Isabella se giró a Carlos, esperando que dijera algo. Cuando él no dijo nada, se volvió de nuevo a Ana.

—No me puedo creer ahora que lo estés defendiendo, luego de todas esas cosas que dijiste de él—. Ana vio a Carlos mover ligeramente la cabeza, como si lo que Isabella había dicho le llamara particularmente la atención. Ana entrecerró sus ojos molesta; era increíble la manera como manipulaba las cosas para poner a unos en contra de otros—. Ustedes dos están confabulados —siguió Isabella—. No te creo nada de lo que has dicho.

—Está bien, como quieras. Pero ya sabes, siempre puedes ir a la fuente, e investigar—. Ella miró de nuevo a Carlos, pero él estaba como una estatua.

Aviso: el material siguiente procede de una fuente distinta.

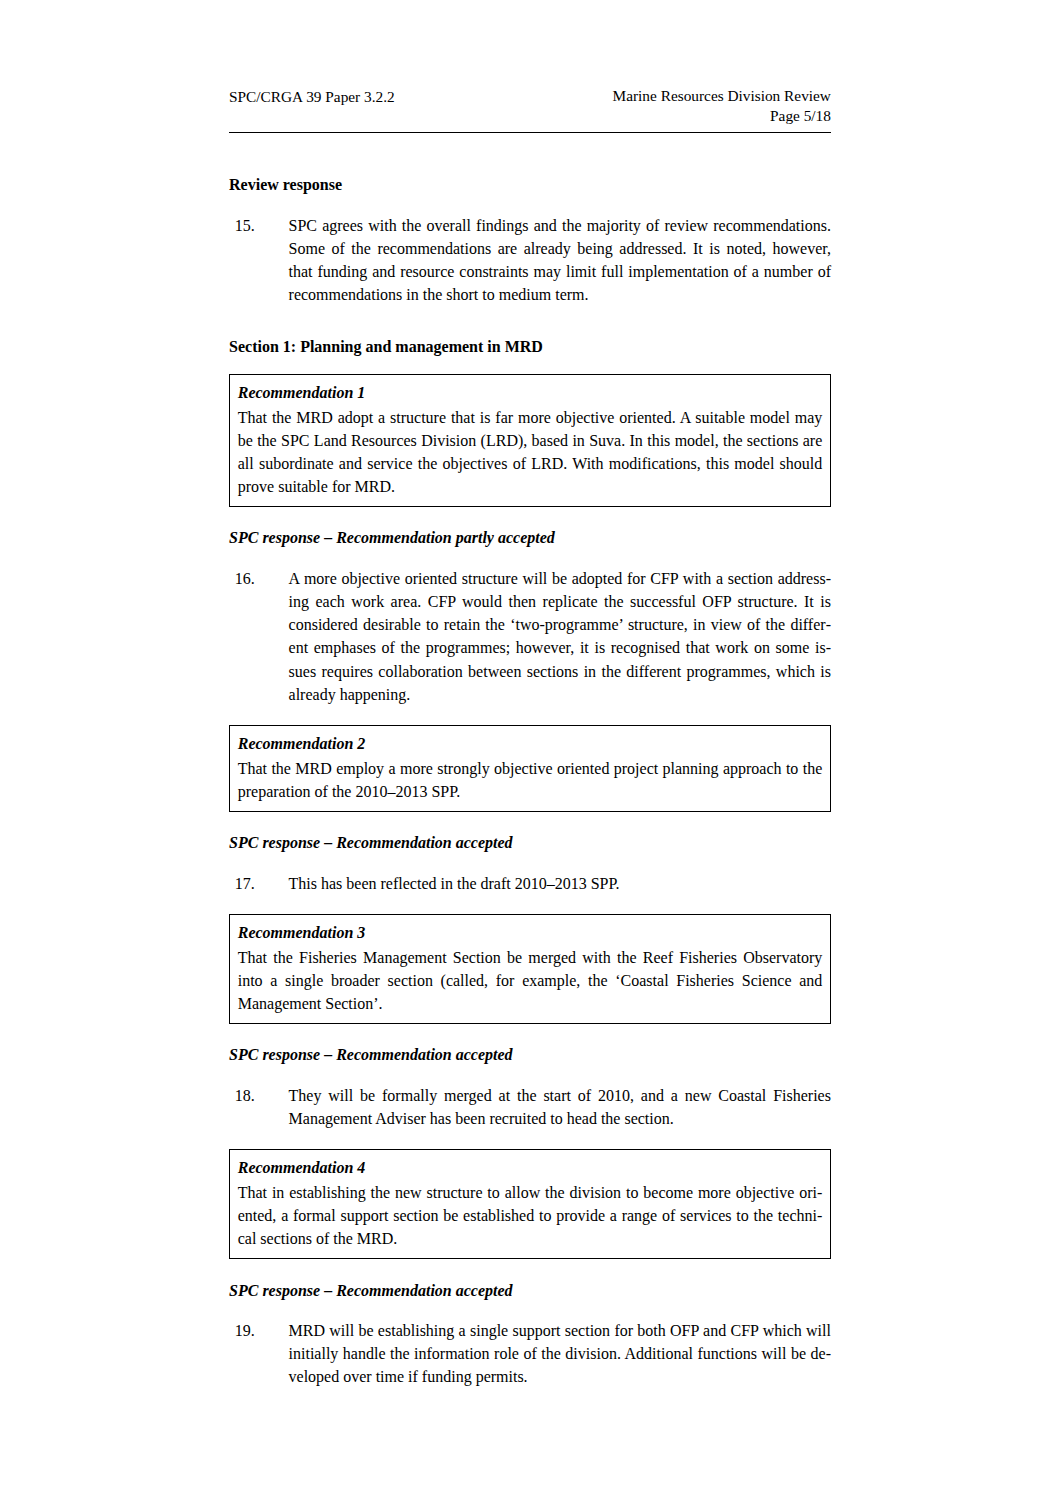SPC/CRGA 39 Paper 3.2.2
Marine Resources Division Review
Page 5/18
Review response
15.
SPC agrees with the overall findings and the majority of review recommendations. Some of the recommendations are already being addressed. It is noted, however, that funding and resource constraints may limit full implementation of a number of recommendations in the short to medium term.
Section 1: Planning and management in MRD
Recommendation 1
That the MRD adopt a structure that is far more objective oriented. A suitable model may be the SPC Land Resources Division (LRD), based in Suva. In this model, the sections are all subordinate and service the objectives of LRD. With modifications, this model should prove suitable for MRD.
SPC response – Recommendation partly accepted
16.
A more objective oriented structure will be adopted for CFP with a section addressing each work area. CFP would then replicate the successful OFP structure. It is considered desirable to retain the ‘two-programme’ structure, in view of the different emphases of the programmes; however, it is recognised that work on some issues requires collaboration between sections in the different programmes, which is already happening.
Recommendation 2
That the MRD employ a more strongly objective oriented project planning approach to the preparation of the 2010–2013 SPP.
SPC response – Recommendation accepted
17.
This has been reflected in the draft 2010–2013 SPP.
Recommendation 3
That the Fisheries Management Section be merged with the Reef Fisheries Observatory into a single broader section (called, for example, the ‘Coastal Fisheries Science and Management Section’.
SPC response – Recommendation accepted
18.
They will be formally merged at the start of 2010, and a new Coastal Fisheries Management Adviser has been recruited to head the section.
Recommendation 4
That in establishing the new structure to allow the division to become more objective oriented, a formal support section be established to provide a range of services to the technical sections of the MRD.
SPC response – Recommendation accepted
19.
MRD will be establishing a single support section for both OFP and CFP which will initially handle the information role of the division. Additional functions will be developed over time if funding permits.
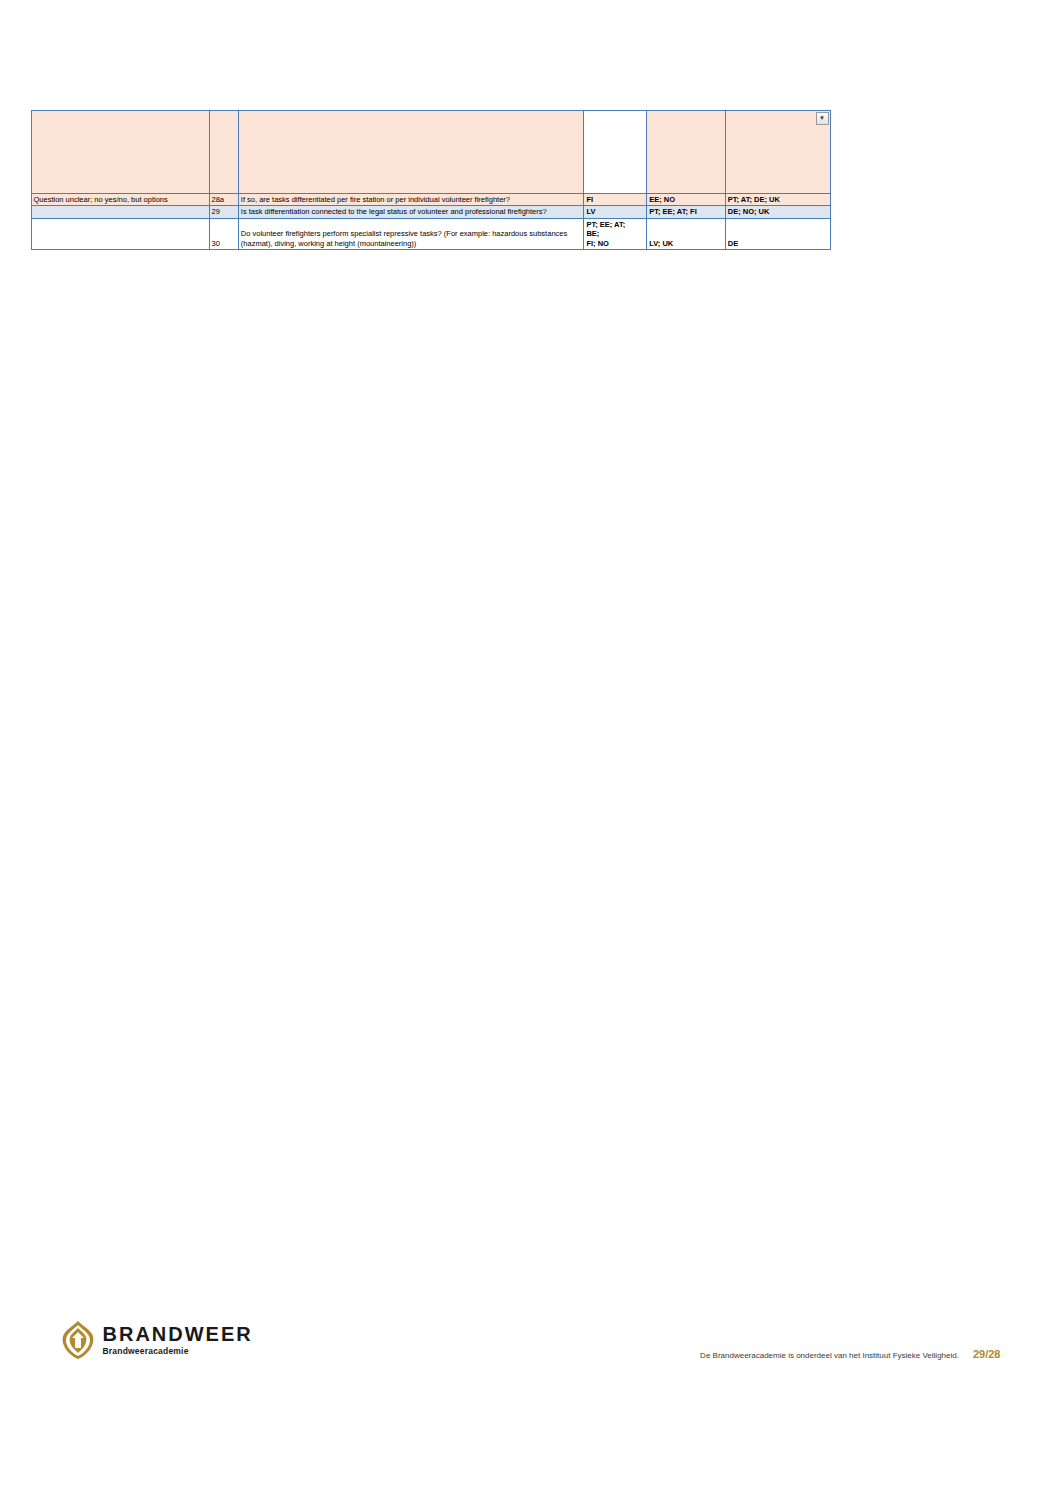| | | | | | ▼ |
| Question unclear; no yes/no, but options | 28a | If so, are tasks differentiated per fire station or per individual volunteer firefighter? | FI | EE; NO | PT; AT; DE; UK |
| | 29 | Is task differentiation connected to the legal status of volunteer and professional firefighters? | LV | PT; EE; AT; FI | DE; NO; UK |
| | 30 | Do volunteer firefighters perform specialist repressive tasks? (For example: hazardous substances (hazmat), diving, working at height (mountaineering)) | PT; EE; AT; BE; FI; NO | LV; UK | DE |
BRANDWEER
Brandweeracademie
De Brandweeracademie is onderdeel van het Instituut Fysieke Veiligheid. 29/28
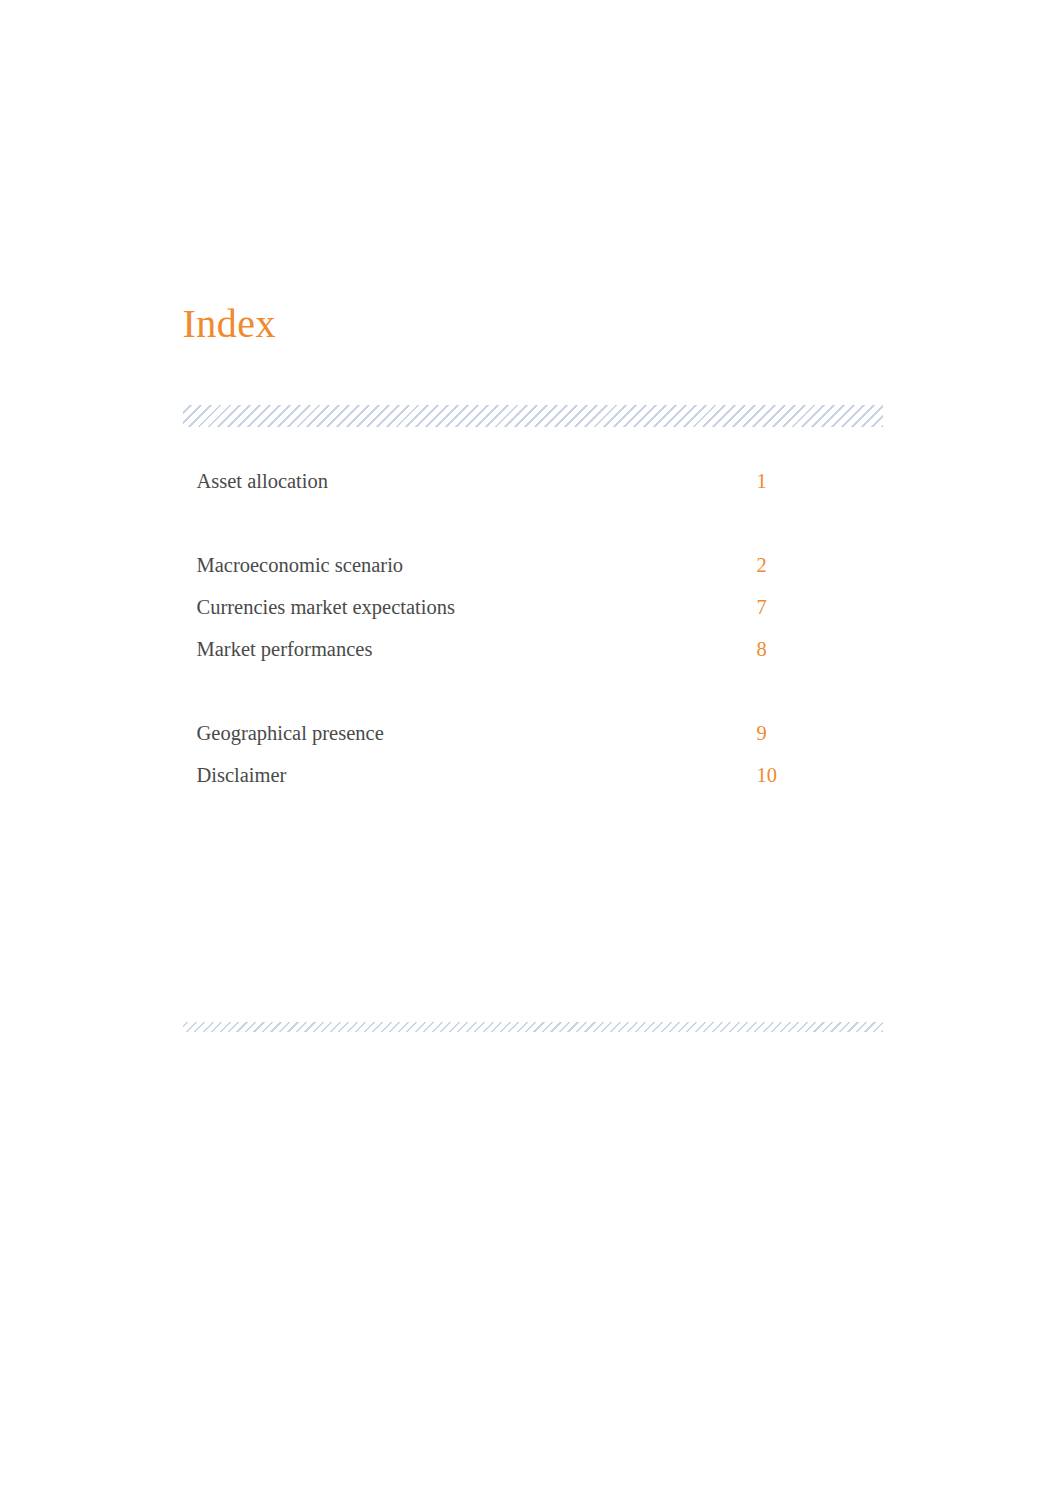Index
| Asset allocation | 1 |
| Macroeconomic scenario | 2 |
| Currencies market expectations | 7 |
| Market performances | 8 |
| Geographical presence | 9 |
| Disclaimer | 10 |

Sin agregar nada más, Isabella tomó su bolso y salió de la oficina.

Hubo un silencio que apenas fue interrumpido por los pasos de Isabella mientras se alejaba por el pasillo. Ana miró a Carlos largo rato, esperando a que dijera algo. Tal vez había metido la pata, pero simplemente no soportó a Isabella acusando a diestra y siniestra, y aún tenía que explicar lo que había hecho.

Tal vez le llamaran la atención. Como jefe, él incluso podía hacerle un memorando por haberse metido en donde no la habían llamado, por haber admitido revisar papeles confidenciales, y otras cosas más que podían sumarse hasta causar su despido.

Entonces sí se sintió nerviosa. No quería perder su empleo, ya no. La verdad es que estaba muy satisfecha trabajando en Texticol, y el principal pero que antes había puesto para negarse a trabajar aquí había dejado de existir: su odio por el jefe.

Tomó aire y esperó silenciosamente la sentencia de Carlos. Fuera lo que fuera que él hubiese decidido, ella tendría que acatar.